*What you are asked to do*
List the organizations that the passage below on monoclonal antibodies for identifying Leishmania says jointly organized the two meetings.

*Quoted passage*
*-*-*

Key words: Leishmania - serodemes - monoclonal
antibodies - radioimmune binding assay - immunotaxonomy
Monoclonal antibodies have been employed extensively for the
identification of Leishmania species, development of
diagnostic tests, investigation of molecules associated with
parasite virulence and/or pathogenicity, and in the
characterization of defined leishmanial antigens that should
be able to produce immunoprotection against human
leishmaniasis following vaccination (reviewed in Grimaldi &
Tesh 1993).
Parasitic protozoa of the genus Leishmania
(Kinetoplastida: Trypanosomatidae) are a biologically diverse
group of microorganisms (Lainson & Shaw 1987). Taxonomic
studies of Leishmania isolates from the New World
indicate tremendous diversity within this genus (Cupolillo et
al. 1994). A number of new Leishmania species have been
described recently from sylvan areas of the Neotropics
(Silveira et al. 1987, Lainson et al. 1989, Lainson & Shaw
1989, Kreutzer et al. 1991, Grimaldi et al. 1992, Yoshida et
al. 1993). Some other taxonomically distinct taxa, isolated
from wild mammals and vectors in the Brazilian Amazon Region,
have also been described as unnamed new species (Lainson &
Shaw 1987, Grimaldi et al. 1989, 1991). Much of this recent
information on the epidemiology of the various New World
Leishmania has been made through the application of
techniques employing specific monoclonal antobodies as well as
other molecular criteria for identifying and classifying
leishmanial field isolates in comparison with standard
reference strains (Saravia et al. 1985, Grimaldi et al. 1987,
1989, 1991, 1992, Aguilar et al. 1989, Yoshida et al. 1990,
Barral et al. 1991, Darce et al. 1991, Falqueto et al. 1991,
Hashiguchi et al. 1991, Kreutzer et al. 1991, Ponce et al.
1991, Bonfante-Garrido et al. 1992).
In order to determine a crosspanel of monoclonal antibodies
suitable for parasite (species) identification, the WHO
Special Programme for Research and Training on Tropical
Diseases (TDR), the Pan American Health Organization (PAHO)
and the Academia de Ciencias de America Latina, jointly
organized two meetings in Washington, D.C. (February 1993) and
Cali, Colombia (December 1993). Based upon the double blinded
testing of Leishmania monoclonal antibodies (99),
fourteen monoclonal antibodies were selected and recommended
for general use in the identification of Leishmania
species. Here we discuss the reactivities of some of these
antibodies with Leishmania group- and species-specific
antigens.
MATERIALS AND METHODS
Serodeme analysis using monoclonal antibodies - The
monoclonals that have been used for characterization and
identification of leishmanial isolates are listed elsewhere
(Grimaldi et al. 1987, 1991, Hashiguchi et al. 1991, Kreutzer
et al. 1991, Bonfante-Garrido et al. 1992). These monoclonals
that distinguish both New World and Old World species of
Leishmania were produced as reported previously
(McMahon-Pratt & David 1981, McMahon-Pratt et al. 1982, 1985,
1986, Jaffe & McMahon-Pratt 1983, Jaffe et al. 1984, Pan &
McMahon-Pratt 1988) according to the method of Kohler and
Milstein (1975) as modified by Kennett et al. (1978).

*-*-*

*Data extract*
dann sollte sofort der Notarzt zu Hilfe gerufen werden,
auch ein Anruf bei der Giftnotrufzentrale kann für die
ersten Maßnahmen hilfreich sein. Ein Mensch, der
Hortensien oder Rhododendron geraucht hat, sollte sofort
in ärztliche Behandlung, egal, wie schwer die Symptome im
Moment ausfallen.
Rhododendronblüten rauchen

*-*-*

*Exercise solution*
- The WHO Special Programme for Research and Training on Tropical Diseases (TDR)
- The Pan American Health Organization (PAHO)
- The Academia de Ciencias de America Latina